Assignment: Copy the records from the line with "Ethan Richards, the creative mind behind" through the end of the records, switching "heartfelt" to "warm" and changing nothing else.

Provided material:

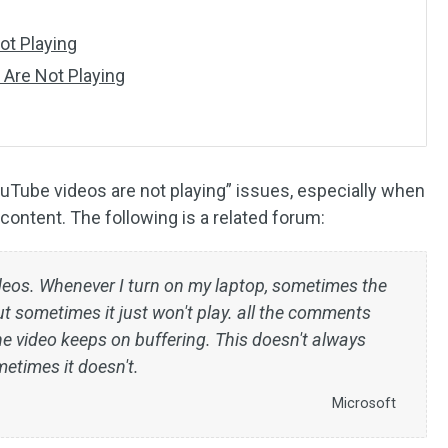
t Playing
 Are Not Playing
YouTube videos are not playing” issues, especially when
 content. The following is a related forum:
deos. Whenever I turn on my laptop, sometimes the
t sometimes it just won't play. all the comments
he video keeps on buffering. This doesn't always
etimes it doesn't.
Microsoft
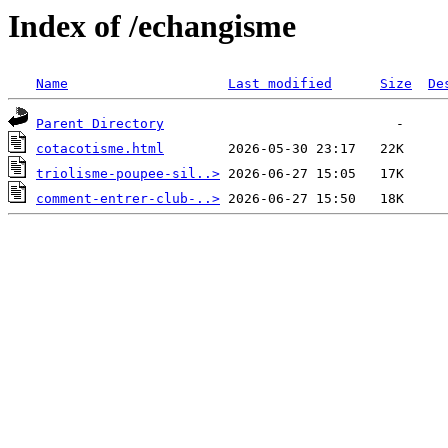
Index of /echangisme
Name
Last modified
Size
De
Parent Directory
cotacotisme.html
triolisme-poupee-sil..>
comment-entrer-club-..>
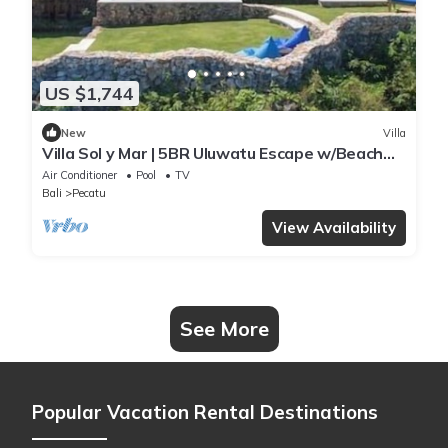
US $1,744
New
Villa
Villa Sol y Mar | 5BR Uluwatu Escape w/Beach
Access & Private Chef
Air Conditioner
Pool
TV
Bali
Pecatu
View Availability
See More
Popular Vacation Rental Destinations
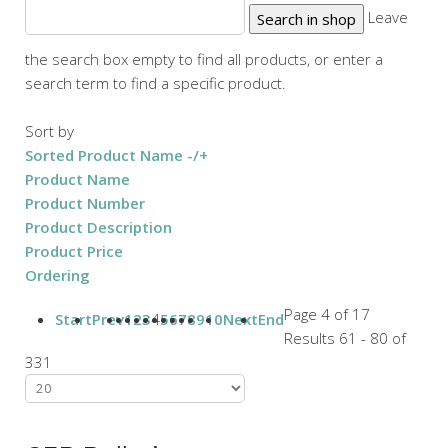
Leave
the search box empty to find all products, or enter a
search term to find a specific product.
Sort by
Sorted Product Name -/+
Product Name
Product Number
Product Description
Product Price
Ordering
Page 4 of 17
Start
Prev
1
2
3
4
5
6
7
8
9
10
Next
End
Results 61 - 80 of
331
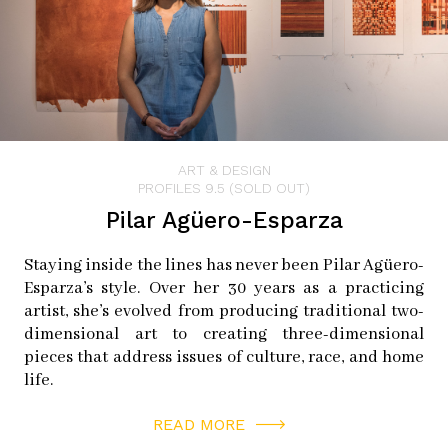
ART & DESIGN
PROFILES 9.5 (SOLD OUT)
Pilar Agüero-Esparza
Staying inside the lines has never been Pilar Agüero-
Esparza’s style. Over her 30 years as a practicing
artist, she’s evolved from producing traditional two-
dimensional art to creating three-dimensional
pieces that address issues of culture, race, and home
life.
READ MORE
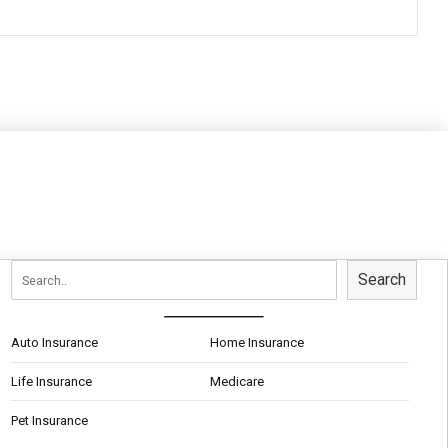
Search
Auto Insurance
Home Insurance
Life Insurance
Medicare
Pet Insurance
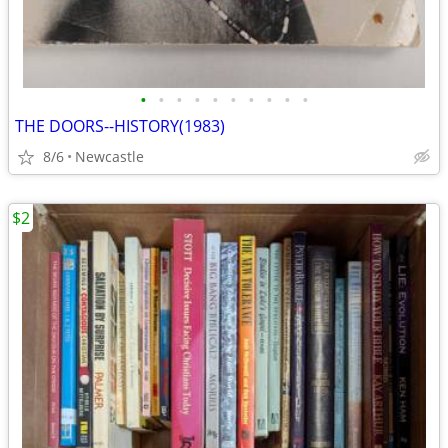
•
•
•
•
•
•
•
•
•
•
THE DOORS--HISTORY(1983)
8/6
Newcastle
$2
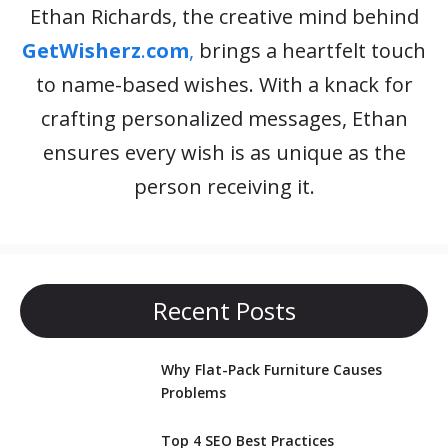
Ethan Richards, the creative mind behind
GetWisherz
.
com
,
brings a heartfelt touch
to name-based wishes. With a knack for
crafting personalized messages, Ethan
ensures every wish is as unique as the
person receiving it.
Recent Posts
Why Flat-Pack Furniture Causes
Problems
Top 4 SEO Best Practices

Completed task:
Ethan Richards, the creative mind behind
GetWisherz
.
com
,
brings a warm touch
to name-based wishes. With a knack for
crafting personalized messages, Ethan
ensures every wish is as unique as the
person receiving it.
Recent Posts
Why Flat-Pack Furniture Causes
Problems
Top 4 SEO Best Practices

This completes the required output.